Speakers Say Incentives Needed For Generics, Also Opiate Abuse A Problem
Arkansas pharmacists are reimbursed $3 less for dispensing generics than they are for brand-name drugs, creating a disincentive to sell them, Mark Riley, executive vice president of the Arkansas Pharmacists Association, told members of the Health Reform Legislative Task Force Wednesday.
Riley said that 85% of all prescriptions filled in Arkansas are generics, and lower reimbursement rates have caused more than 90% of pharmacies to change their operations.
But the situation is more common among private insurers than Medicaid. In fact, all but two of the top 25 drugs on the state’s preferred drug list, based on claims, are cheaper when bought under the brand name than as a generic, said Jason Derden, Pharm.D., program administrator with the Arkansas Medicaid Pharmacy Program. Derden said the state can work out deals with brand name manufacturers that aren’t available with generics.
The preferred drug list includes the drugs that are considered most effective for treating a disease.
Riley told legislators that pharmacists are well-positioned to provide patient-centered care and should be considered for other forms of paid services, including face-to-face appointments that would help patients adhere to their drug regimens. Anne Winter, CVS Health’s senior director, Medicaid, later told legislators that an additional $656 spent on diabetes drug adherence resulted in health savings of $5,227.

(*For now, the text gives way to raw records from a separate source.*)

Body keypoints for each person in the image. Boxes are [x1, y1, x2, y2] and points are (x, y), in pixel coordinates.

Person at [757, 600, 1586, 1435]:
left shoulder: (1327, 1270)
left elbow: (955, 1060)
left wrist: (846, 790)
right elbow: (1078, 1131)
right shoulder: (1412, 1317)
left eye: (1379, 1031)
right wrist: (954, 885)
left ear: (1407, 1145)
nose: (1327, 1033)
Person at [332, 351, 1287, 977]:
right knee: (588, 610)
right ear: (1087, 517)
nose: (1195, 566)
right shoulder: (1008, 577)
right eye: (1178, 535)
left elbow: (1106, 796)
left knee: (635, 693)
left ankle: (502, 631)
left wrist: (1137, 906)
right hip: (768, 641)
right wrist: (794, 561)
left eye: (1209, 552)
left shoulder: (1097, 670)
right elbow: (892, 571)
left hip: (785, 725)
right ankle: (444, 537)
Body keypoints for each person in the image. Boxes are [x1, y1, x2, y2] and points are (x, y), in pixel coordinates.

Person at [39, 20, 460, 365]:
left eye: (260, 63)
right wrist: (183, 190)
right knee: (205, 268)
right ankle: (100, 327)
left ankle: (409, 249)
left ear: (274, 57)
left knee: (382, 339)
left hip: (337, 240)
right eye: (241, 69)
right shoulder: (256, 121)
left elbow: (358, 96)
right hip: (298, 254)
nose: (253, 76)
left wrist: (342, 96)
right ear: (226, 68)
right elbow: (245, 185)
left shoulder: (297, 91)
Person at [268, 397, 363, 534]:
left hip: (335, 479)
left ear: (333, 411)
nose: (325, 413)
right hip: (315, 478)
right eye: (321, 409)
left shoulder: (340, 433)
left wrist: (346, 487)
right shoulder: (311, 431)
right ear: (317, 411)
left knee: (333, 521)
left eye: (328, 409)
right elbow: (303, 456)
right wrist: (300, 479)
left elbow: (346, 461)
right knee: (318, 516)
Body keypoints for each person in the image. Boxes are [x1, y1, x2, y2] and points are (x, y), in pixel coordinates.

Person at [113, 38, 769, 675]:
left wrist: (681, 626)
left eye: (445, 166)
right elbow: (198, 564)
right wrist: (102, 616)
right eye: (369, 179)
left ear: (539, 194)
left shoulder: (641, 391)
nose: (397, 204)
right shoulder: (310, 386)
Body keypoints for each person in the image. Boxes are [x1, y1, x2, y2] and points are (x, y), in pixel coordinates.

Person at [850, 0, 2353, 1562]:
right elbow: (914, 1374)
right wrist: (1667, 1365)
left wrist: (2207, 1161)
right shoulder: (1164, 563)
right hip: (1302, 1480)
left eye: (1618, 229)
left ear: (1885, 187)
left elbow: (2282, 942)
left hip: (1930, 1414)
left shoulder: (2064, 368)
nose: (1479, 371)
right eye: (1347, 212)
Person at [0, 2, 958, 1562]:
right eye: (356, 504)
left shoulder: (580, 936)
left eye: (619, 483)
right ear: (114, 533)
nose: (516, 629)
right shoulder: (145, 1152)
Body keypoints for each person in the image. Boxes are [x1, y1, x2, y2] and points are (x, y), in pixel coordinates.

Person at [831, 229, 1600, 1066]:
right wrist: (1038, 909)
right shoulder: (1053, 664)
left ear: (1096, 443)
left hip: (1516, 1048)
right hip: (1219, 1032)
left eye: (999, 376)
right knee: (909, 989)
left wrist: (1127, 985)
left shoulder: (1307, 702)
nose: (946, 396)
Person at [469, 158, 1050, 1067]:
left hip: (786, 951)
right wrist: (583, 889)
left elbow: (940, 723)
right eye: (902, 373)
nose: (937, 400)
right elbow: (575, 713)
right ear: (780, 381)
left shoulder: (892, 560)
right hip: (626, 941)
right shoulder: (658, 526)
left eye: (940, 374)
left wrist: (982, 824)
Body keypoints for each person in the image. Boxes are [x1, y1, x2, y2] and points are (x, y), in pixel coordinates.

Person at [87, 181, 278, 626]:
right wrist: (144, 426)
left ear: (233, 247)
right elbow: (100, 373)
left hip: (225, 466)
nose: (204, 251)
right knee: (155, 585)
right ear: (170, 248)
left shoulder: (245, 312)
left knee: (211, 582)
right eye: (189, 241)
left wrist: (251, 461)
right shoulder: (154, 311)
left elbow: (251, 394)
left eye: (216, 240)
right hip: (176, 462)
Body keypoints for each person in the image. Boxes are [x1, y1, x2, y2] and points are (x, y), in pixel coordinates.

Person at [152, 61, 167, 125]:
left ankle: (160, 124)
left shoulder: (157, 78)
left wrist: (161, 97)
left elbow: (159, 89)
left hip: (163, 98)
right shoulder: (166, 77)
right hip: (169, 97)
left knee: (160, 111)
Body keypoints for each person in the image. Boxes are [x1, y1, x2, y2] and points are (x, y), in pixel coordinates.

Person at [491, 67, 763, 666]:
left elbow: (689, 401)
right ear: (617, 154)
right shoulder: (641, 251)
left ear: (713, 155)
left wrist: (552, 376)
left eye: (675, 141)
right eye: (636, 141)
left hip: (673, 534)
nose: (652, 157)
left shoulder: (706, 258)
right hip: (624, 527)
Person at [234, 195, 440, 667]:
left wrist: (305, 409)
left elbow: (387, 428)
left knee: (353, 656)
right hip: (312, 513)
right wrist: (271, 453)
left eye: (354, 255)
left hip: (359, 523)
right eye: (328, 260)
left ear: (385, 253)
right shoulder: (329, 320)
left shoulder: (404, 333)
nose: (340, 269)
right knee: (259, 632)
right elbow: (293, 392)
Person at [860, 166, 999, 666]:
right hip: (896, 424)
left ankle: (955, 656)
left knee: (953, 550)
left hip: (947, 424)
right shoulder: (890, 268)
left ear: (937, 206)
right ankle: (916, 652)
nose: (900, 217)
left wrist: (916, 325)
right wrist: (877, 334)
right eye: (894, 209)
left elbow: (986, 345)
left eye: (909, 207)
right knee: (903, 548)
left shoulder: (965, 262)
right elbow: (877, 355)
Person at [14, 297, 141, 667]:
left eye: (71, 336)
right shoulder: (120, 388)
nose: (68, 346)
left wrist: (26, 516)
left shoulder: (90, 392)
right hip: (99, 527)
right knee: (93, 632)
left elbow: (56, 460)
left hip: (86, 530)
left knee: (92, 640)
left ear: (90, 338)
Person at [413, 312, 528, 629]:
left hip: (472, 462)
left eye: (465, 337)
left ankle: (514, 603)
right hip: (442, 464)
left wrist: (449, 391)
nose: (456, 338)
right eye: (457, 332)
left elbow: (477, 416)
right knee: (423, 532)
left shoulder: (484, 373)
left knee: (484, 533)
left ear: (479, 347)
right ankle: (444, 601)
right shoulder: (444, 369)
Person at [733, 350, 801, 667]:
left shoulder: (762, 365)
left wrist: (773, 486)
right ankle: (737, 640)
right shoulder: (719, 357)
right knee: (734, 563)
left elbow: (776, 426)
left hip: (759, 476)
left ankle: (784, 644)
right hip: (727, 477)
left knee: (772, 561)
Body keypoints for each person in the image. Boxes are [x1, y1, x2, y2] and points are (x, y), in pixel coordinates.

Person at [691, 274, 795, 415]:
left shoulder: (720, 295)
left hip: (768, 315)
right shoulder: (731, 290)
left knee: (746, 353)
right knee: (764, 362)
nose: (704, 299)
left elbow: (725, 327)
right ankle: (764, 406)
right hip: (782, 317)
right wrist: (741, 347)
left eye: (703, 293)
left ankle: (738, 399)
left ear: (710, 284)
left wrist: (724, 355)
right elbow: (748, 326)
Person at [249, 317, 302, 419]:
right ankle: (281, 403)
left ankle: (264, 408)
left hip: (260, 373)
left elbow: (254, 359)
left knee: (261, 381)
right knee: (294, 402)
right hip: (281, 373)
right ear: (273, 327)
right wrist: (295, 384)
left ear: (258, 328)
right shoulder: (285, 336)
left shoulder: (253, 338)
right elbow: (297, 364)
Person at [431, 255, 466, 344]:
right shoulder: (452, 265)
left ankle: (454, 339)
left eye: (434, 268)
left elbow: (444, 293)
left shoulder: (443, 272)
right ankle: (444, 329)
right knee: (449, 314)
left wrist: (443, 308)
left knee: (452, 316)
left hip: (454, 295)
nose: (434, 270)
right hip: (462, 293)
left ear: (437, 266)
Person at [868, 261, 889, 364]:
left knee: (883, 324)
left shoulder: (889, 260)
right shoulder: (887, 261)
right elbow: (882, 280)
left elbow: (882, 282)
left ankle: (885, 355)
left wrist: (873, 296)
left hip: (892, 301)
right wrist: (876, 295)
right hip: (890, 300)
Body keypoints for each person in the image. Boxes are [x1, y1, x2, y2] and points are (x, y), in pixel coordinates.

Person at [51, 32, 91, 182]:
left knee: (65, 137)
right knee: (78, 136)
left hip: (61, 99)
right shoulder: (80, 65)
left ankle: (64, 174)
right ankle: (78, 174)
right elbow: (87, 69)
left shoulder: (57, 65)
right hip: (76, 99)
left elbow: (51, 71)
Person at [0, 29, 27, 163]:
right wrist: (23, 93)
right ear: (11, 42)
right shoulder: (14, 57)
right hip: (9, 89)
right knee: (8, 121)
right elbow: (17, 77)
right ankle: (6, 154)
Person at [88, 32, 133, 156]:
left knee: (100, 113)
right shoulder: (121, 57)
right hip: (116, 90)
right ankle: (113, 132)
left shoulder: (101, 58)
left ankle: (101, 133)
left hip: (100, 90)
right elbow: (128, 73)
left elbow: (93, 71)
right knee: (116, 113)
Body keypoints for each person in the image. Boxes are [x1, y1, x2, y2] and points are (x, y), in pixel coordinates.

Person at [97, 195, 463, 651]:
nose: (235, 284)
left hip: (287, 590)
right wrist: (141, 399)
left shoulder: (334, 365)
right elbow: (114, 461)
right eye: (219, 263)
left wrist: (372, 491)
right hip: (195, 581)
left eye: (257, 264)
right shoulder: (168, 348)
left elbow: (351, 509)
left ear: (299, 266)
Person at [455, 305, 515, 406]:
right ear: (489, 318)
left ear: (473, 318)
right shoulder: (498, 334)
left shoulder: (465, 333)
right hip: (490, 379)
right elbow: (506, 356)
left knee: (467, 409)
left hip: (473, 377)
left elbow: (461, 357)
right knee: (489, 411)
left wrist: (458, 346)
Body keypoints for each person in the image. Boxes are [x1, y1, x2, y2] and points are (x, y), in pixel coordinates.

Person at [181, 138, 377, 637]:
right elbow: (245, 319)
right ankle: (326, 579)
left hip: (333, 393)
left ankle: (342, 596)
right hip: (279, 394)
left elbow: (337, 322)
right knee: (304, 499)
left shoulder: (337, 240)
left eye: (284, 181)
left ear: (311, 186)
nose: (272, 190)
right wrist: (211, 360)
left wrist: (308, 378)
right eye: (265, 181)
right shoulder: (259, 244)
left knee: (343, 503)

Dwight Davis, Pharm. D., director of the Evidence-Based Prescription Drug Program at the UAMS College of Pharmacy, told legislators that costs for the state’s Employee Benefits Division prescription drugs program fell $28 million between 2013 and 2014 but won’t fall that much again. He said costs for prescription drugs are “choking” the system, and that prices are rising – for certain drugs, very quickly. Costs of Humulin, or regular insulin, have increased 354% since 2007, even though the drug is not a new technology.
Rory Rickert with The Stephen Group, a consultant hired by the task force to help it recommend changes to Arkansas’ health care model, told legislators that the state should remove limits it has placed on prescriptions for certain drugs, such as insulin, which is a cost-effective way of treating diabetes. Rickert said the state should expand its preferred drug list.
Rickert encouraged legislators to create ways of reducing the abuse of pain-killing opiates. He said the United States has less than 5% of the world’s population but consumes 90% of all oral opiates, and the problem is worse in the South. One way to reduce opiate abuse is to lock users to one prescriber, but of the state’s 28,000 opiate utilizers, only 70 have been locked in, he said. Another issue: Medicaid personnel don’t have access to a statewide database of opiate users.
Legislators also heard from two companies, Express Scripts and CVS Health, about the possibility of them serving as a pharmacy benefit manager for the state that would manage a prescription drug program.